Mon père qui défonce à coup de massue les derniers remparts me protégeant de mes ténèbres.

Mon géniteur qui appuie enfin sur la détente.

Je sens toutes mes forces m'abandonner, j'ai l'impression que mon corps se vide de l'intérieur. Tout m'abandonne. Mon âme. Mon esprit. Ma vie.

J'ai l'impression de me prendre un énorme coup qui me bloque la respiration. Je ne peux plus respirer. C'est à peine si j'arrive à réfléchir. Mes pensées s'embrouillent, tout tremble.

J'crois que mon coeur tremble.

J'arrive plus à respirer.

J'arrive plus à rien.

L'ouragan de souvenir, de douleur, de tristesse et de chagrin que je tente d'étouffer depuis des mois vient de me démolir. Mon âme vient de se fracasser contre les mots tranchants de la personne qui aurait du me protéger.

Mon papa.

Et toute la douleur que j'ai tenté de nier, d'effacer, vient de m'exploser au visage. Violente. Fulgurante. Explosive.

Une déflagration.

Ma déflagration que même les larmes les plus sincères du monde ne pourront éteindre.

- Mel?

Ce n'est qu'un écho, un murmure, si lointain.

Un surnom jeté dans la tempête de mes pensées.

- Putain chat, putain qu'est ce qu'il se passe? T'as mal quelque part? Essaie de te calmer je t'en supplie. Respire doucement. Mon cœur. Respire s'il te plaît.

Tout me parait au ralenti, son corps contre le mien, ses bras autour de mes épaules et sa tête enfouie dans mon cou.

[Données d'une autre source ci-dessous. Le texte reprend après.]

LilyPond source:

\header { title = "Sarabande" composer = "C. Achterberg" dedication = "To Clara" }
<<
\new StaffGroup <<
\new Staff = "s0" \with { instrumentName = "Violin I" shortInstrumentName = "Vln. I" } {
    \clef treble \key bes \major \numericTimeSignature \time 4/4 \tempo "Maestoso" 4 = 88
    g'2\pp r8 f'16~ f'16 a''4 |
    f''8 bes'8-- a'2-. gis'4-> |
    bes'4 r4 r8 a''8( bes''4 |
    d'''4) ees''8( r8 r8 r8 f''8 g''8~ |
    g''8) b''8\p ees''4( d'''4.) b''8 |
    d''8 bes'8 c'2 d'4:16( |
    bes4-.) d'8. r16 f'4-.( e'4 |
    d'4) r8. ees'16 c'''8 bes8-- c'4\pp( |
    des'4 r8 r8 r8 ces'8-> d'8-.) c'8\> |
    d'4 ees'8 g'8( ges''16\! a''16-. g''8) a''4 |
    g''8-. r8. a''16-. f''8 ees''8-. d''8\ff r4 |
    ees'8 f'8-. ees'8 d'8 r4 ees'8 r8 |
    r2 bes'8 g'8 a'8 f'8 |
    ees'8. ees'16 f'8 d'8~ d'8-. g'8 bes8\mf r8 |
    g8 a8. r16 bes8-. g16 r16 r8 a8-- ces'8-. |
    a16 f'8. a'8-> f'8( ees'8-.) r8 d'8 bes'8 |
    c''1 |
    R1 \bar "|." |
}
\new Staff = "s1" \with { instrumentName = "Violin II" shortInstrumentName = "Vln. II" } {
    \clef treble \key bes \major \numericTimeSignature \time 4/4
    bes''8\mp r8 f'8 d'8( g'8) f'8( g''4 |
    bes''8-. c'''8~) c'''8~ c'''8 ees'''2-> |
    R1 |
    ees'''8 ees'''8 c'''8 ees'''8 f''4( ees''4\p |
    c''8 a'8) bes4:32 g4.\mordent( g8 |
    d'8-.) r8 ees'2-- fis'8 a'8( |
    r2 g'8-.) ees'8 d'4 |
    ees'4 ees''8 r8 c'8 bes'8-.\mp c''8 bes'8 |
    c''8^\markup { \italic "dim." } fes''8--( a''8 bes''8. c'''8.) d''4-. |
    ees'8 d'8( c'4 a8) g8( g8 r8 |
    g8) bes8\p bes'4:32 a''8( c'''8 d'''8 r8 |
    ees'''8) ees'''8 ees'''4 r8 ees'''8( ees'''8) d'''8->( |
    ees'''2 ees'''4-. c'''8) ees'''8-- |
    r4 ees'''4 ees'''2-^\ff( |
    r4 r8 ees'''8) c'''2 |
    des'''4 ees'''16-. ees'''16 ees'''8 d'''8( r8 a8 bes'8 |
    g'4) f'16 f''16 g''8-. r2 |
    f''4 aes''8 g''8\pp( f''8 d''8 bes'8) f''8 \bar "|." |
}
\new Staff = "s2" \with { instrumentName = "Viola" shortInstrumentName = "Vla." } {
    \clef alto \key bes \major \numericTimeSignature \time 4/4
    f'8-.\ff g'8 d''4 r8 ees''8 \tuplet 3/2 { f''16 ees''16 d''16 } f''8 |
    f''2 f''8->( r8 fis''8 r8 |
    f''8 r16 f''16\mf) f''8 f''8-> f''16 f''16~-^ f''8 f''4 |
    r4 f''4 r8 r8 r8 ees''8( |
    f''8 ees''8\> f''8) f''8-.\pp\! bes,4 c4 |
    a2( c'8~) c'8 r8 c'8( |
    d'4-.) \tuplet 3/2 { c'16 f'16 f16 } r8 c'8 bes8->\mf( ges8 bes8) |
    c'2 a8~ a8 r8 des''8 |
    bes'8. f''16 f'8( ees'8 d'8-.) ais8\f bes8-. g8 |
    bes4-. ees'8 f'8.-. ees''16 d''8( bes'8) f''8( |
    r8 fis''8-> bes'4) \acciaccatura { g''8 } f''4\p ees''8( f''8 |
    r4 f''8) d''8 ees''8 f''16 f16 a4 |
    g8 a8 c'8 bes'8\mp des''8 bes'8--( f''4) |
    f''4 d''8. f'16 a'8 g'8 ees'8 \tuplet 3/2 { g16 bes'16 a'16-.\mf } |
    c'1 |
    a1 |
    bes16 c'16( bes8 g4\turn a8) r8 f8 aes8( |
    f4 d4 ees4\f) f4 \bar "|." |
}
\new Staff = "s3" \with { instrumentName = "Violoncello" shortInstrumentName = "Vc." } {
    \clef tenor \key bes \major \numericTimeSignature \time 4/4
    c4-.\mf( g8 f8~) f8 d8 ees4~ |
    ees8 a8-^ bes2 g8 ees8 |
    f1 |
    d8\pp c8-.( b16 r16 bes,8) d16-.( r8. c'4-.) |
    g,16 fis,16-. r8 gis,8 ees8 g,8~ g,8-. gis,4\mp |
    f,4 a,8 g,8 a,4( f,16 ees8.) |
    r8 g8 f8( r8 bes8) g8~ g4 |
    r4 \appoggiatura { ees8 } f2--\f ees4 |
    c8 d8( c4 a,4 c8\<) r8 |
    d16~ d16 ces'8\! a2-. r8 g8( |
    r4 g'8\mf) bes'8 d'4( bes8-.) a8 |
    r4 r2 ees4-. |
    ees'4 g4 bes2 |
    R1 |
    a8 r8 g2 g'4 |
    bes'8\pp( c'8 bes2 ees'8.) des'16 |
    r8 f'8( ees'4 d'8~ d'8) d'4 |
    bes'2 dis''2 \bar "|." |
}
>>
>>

- Ça va aller, il murmure en caressant doucement mes cheveux. Respire chat, respire. Il faut que tu te calmes.

Il essuie plusieurs fois mes joues, mais ce sont ses yeux empreint d'inquiétude qui finissent par me ramener auprès de lui.

- Voila comme ça, il souffle. C'est bien.

Il balance doucement nos corps d'avant en arrière tout en murmurant contre mon oreille. J'en comprend pas vraiment le sens, je crois que j'ai même du mal à l'entendre, mais sa présence à mes côtés après un très long moment m'apaise.

Ce n'est qu'une heure plus tard, que je réussis à me détacher de lui. A quitter le confort de ses bras.

Et à me jeter une nouvelle fois dans mon propre enfer.